Что сделать =>
(1) Ответьте по фрагменту о советско-американских отношениях на три вопроса:
(a) Какую книгу выпустил историк Рафаил Ганелин?
(b) Кого Ленин подозвал в кульминационный момент прений?
(c) Кто назван наиболее яркими представителями левых коммунистов?
(2) Извлеките из фрагмента о советско-американских отношениях дословный отрывок между словами «Особой же широтой» и «ратификации Брестского мира.» включительно.

Фрагмент =>
*****

Особой же широтой взглядов и прагматическим подходом к большевикам отличались США, в принципе традиционно являющиеся мировым лидером по прагматизму. На пике советско-американской разрядки 1970-х известный историк Рафаил Ганелин выпустил до сих пор не совсем потерявшую актуальность книгу «Советско-американские отношения в конце 1917-начале 1918 г.». В ней он, при соблюдении необходимых условностей и правил игры того времени, ярко показал деловые доброжелательные контакты Вашингтона и Советской России на первом послереволюционном этапе. Яркий пример — эпизод съезда Советов, на котором решался вопрос о ратификации Брестского мира.

Ленин в кульминационный момент прений подозвал американского диппредставителя Робинса и спросил, не поступало ли от американского правительства подтверждения, что в случае отказа от договора с немцами большевикам предоставят необходимую для продолжения войны помощь. Робинс дал отрицательный ответ, и Ленин пообещал немедленно склонить делегатов к ратификации, что в итоге и произошло. Ганелин, описав эту сцену, тут же пытается убедить читателя в сугубой протокольности ленинского вопроса и настрое Владимира Ильича на ратификацию вне зависимости от позиции Вашингтона, но объяснения получаются менее убедительными, чем само объясняемое без комментариев.

Интересно, что левые коммунисты, наиболее яркими представителями которых были Бухарин и Дзержинский, в своей борьбе против Брестского мира и за продолжение войны с германскими и союзными Берлину империалистами как подготовки к мировой революции фактически были союзниками других империалистов, входивших в Антанту. Бухаринская риторика могла по части пафоса дать фору самым отъявленным оборонцам прежних лет: «Наше единственное спасение заключается в том, что массы познают на опыте, в процессе самой борьбы, что такое германское нашествие, когда у крестьян будут отбирать коров и сапоги, когда рабочих будут заставлять работать по 14 часов, когда будут увозить их в Германию, когда будет железное кольцо вставлено в ноздри, тогда, поверьте, товарищи, тогда мы получим настоящую священную войну».

*****

Извлечённые данные
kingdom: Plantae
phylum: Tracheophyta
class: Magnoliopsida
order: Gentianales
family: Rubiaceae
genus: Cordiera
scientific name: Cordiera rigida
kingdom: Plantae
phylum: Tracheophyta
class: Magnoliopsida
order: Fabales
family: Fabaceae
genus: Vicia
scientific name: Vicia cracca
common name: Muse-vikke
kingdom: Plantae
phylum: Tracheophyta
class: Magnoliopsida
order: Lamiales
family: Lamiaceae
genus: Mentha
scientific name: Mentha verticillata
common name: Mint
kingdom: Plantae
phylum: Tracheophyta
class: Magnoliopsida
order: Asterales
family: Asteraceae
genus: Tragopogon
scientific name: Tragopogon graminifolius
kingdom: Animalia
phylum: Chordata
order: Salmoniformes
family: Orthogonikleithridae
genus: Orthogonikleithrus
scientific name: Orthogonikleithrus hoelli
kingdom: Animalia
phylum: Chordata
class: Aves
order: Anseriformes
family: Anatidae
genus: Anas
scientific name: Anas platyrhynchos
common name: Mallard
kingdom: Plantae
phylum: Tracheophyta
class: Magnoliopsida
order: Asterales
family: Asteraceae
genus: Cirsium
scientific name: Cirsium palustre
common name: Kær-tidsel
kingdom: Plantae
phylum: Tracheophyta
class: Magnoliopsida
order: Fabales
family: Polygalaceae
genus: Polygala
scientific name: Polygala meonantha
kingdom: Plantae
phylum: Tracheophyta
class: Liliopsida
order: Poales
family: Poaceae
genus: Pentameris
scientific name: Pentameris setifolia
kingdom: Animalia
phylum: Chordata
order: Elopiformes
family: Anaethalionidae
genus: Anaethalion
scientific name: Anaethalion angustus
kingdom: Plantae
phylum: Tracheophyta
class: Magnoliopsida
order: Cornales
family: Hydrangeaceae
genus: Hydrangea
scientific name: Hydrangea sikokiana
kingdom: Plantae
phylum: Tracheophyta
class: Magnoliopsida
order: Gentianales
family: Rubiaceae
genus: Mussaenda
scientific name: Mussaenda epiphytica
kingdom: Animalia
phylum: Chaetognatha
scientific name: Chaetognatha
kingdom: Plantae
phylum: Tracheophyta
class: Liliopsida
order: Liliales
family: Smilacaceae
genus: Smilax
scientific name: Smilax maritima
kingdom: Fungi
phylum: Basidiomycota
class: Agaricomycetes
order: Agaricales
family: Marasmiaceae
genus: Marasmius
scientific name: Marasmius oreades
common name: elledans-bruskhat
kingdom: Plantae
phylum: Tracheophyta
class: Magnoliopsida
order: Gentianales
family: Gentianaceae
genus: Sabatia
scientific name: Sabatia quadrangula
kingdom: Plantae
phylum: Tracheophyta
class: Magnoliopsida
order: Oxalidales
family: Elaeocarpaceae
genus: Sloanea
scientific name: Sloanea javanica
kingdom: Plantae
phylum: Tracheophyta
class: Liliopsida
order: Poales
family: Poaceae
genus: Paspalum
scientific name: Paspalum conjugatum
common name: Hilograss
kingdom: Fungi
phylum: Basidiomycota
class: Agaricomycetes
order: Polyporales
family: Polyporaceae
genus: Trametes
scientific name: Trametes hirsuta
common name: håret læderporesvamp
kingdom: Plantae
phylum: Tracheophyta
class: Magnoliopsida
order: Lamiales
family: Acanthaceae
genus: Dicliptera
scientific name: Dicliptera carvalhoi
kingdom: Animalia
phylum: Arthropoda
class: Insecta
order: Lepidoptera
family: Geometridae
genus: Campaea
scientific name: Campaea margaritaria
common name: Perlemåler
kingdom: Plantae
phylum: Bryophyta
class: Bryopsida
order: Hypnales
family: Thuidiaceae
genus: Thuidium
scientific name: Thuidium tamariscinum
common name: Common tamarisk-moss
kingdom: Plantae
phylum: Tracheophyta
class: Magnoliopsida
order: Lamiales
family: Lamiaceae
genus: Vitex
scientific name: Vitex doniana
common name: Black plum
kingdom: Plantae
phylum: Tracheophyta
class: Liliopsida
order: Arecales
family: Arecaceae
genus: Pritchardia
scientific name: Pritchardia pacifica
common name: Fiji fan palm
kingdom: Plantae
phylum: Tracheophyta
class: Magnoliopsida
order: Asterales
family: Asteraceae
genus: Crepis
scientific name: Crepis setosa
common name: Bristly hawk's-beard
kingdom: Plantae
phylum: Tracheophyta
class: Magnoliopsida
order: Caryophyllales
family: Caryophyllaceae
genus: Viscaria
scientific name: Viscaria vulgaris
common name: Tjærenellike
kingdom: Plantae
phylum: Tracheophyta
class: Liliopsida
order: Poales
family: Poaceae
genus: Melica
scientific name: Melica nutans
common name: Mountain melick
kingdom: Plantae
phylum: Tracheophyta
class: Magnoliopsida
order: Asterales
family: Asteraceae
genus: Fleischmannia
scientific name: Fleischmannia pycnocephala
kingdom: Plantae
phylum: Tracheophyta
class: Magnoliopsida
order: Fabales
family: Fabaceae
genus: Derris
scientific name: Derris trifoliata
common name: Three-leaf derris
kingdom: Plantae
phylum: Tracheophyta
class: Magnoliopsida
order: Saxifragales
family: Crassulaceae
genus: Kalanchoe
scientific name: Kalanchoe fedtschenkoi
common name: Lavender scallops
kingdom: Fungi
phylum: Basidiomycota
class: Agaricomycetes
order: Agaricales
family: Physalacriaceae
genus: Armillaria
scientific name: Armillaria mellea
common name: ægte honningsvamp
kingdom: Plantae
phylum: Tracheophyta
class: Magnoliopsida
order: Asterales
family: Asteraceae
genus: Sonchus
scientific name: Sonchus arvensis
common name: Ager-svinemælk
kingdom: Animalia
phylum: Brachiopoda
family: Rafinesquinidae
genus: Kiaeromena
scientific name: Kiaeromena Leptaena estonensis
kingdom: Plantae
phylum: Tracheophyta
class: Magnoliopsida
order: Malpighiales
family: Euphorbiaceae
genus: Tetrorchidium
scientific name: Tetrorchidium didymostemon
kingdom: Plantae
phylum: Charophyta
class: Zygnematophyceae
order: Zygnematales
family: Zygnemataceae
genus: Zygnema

*****

Решённые задачи =>
(1)
(a) «Советско-американские отношения в конце 1917-начале 1918 г.»
(b) Американского диппредставителя Робинса.
(c) Бухарин и Дзержинский.

(2)
Особой же широтой взглядов и прагматическим подходом к большевикам отличались США, в принципе традиционно являющиеся мировым лидером по прагматизму. На пике советско-американской разрядки 1970-х известный историк Рафаил Ганелин выпустил до сих пор не совсем потерявшую актуальность книгу «Советско-американские отношения в конце 1917-начале 1918 г.». В ней он, при соблюдении необходимых условностей и правил игры того времени, ярко показал деловые доброжелательные контакты Вашингтона и Советской России на первом послереволюционном этапе. Яркий пример — эпизод съезда Советов, на котором решался вопрос о ратификации Брестского мира.